Infants with bronchiolitis between the age of two and three months have a second infection by bacteria (usually a urinary tract infection) less than 6% of the time. Preliminary studies have suggested that elevated procalcitonin levels may assist clinicians in determining the presence of bacterial coinfection, which could prevent unnecessary antibiotic use and costs.
Prevention of bronchiolitis relies strongly on measures to reduce the spread of the viruses that cause respiratory infections (that is, handwashing, and avoiding exposure to those symptomatic with respiratory infections). In addition to good hygiene an improved immune system is a great tool for prevention. One way to improve the immune system is to feed the infant with breast milk, especially during the first month of life. Immunizations are available for premature infants who meet certain criteria (some cardiac and respiratory disorders) such as Palivizumab (a monoclonal antibody against RSV). Passive immunization therapy requires monthly injections every winter.

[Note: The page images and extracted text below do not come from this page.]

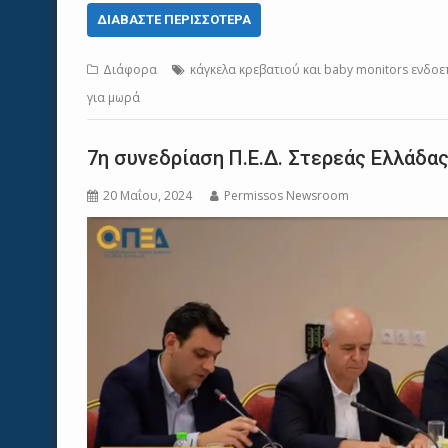
ΔΙΑΒΆΣΤΕ ΠΕΡΙΣΣΌΤΕΡΑ
Διάφορα
κάγκελα κρεβατιού και baby monitors ενδοε
για μωρά
7η συνεδρίαση Π.Ε.Δ. Στερεάς Ελλάδα
20 Μαΐου, 2024
Permissos Newsroom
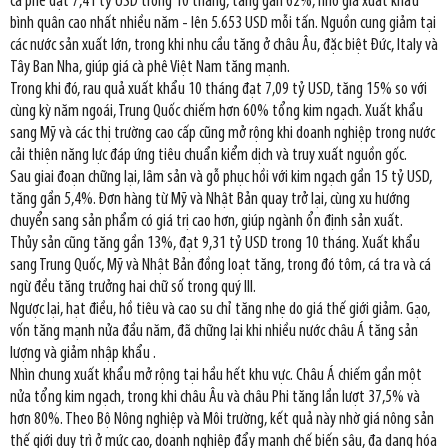
cà phê đạt 7,41 tỷ USD trong 10 tháng, tăng gần 62%, nhờ giá xuất khẩu
bình quân cao nhất nhiều năm - lên 5.653 USD mỗi tấn. Nguồn cung giảm tại
các nước sản xuất lớn, trong khi nhu cầu tăng ở châu Âu, đặc biệt Đức, Italy và
Tây Ban Nha, giúp giá cà phê Việt Nam tăng mạnh.
Trong khi đó, rau quả xuất khẩu 10 tháng đạt 7,09 tỷ USD, tăng 15% so với
cùng kỳ năm ngoái, Trung Quốc chiếm hơn 60% tổng kim ngạch. Xuất khẩu
sang Mỹ và các thị trường cao cấp cũng mở rộng khi doanh nghiệp trong nước
cải thiện năng lực đáp ứng tiêu chuẩn kiểm dịch và truy xuất nguồn gốc.
Sau giai đoạn chững lại, lâm sản và gỗ phục hồi với kim ngạch gần 15 tỷ USD,
tăng gần 5,4%. Đơn hàng từ Mỹ và Nhật Bản quay trở lại, cùng xu hướng
chuyển sang sản phẩm có giá trị cao hơn, giúp ngành ổn định sản xuất.
Thủy sản cũng tăng gần 13%, đạt 9,31 tỷ USD trong 10 tháng. Xuất khẩu
sang Trung Quốc, Mỹ và Nhật Bản đồng loạt tăng, trong đó tôm, cá tra và cá
ngừ đều tăng trưởng hai chữ số trong quý III.
Ngược lại, hạt điều, hồ tiêu và cao su chỉ tăng nhẹ do giá thế giới giảm. Gạo,
vốn tăng mạnh nửa đầu năm, đã chững lại khi nhiều nước châu Á tăng sản
lượng và giảm nhập khẩu .
Nhìn chung xuất khẩu mở rộng tại hầu hết khu vực. Châu Á chiếm gần một
nửa tổng kim ngạch, trong khi châu Âu và châu Phi tăng lần lượt 37,5% và
hơn 80%. Theo Bộ Nông nghiệp và Môi trường, kết quả này nhờ giá nông sản
thế giới duy trì ở mức cao, doanh nghiệp đẩy mạnh chế biến sâu, đa dạng hóa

Treatment of bronchiolitis is usually focused on the symptoms instead of the infection itself since the infection will run its course and complications are typically from the symptoms themselves. Without active treatment half of cases will go away in 13 days and 90% in three weeks.

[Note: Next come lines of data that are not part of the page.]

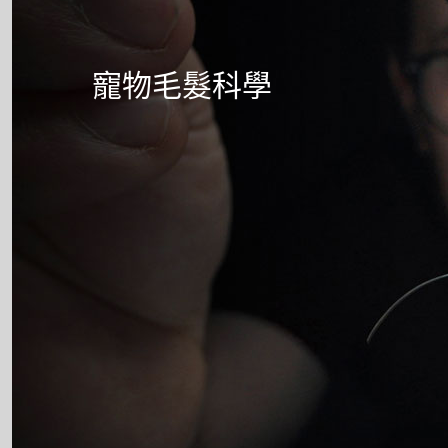
寵物毛髮科學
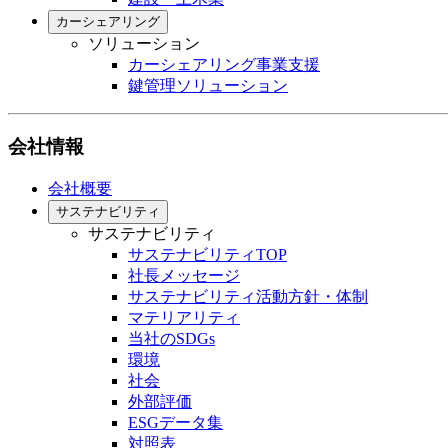
カーシェアリング
ソリューション
カーシェアリング事業支援
鍵管理ソリューション
会社情報
会社概要
サステナビリティ
サステナビリティ
サステナビリティTOP
社長メッセージ
サステナビリティ活動方針・体制
マテリアリティ
当社のSDGs
環境
社会
外部評価
ESGデータ集
対照表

Although inhaled epinephrine has been shown to decrease initial hospital admissions and overall length of stay compared to placebo in some studies, meta-analyses have found that it has no effect on the rate of one week post-emergency department visits or length of stay (although it does lead to shorter stay versus salbutamol). Nebulized and inhaled salbutamol (sold in the USA as Ventolin HFA) has been shown to decrease initial hospital admission rates in some studies, but no clear effect on length of stay in meta-analysis. The Society of Hospital Medicine recommends against routine use of these or other bronchodilators in children with bronchiolitis: "Published guidelines do not advocate the routine use of bronchodilators in patients with bronchiolitis. Comprehensive reviews of the literature have demonstrated that the use of bronchodilators in children admitted to the hospital with bronchiolitis has no effect on any important outcomes. There is limited demonstration of clear impact of bronchodilator therapy upon the course of disease. Additionally, providers should consider the potential impact of adverse events upon the patient."

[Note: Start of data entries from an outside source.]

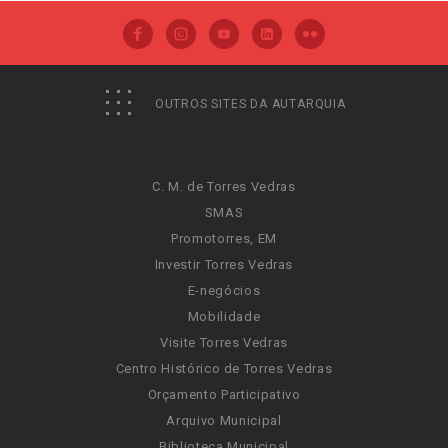
OUTROS SITES DA AUTARQUIA
C. M. de Torres Vedras
SMAS
Promotorres, EM
Investir Torres Vedras
E-negócios
Mobilidade
Visite Torres Vedras
Centro Histórico de Torres Vedras
Orçamento Participativo
Arquivo Municipal
Biblioteca Municipal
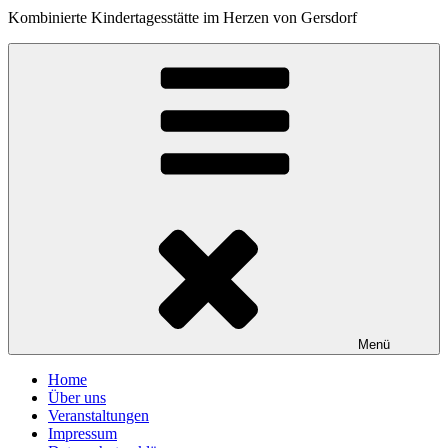
Kombinierte Kindertagesstätte im Herzen von Gersdorf
Menü
Home
Über uns
Veranstaltungen
Impressum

Nebulized hypertonic saline
Currently other medications do not yet have evidence to support their use. Ribavirin is an antiviral drug which does not appear to be effective for bronchiolitis. Antibiotics are often given in case of a bacterial infection complicating bronchiolitis, but have no effect on the underlying viral infection. Corticosteroids have no proven benefit in bronchiolitis treatment and are not advised. DNAse has not been found to be effective.
90% of the people affected are between 1 and 9 months old. Bronchiolitis is the most common cause of hospitalization up to the first year of life. It is epidemic in winters.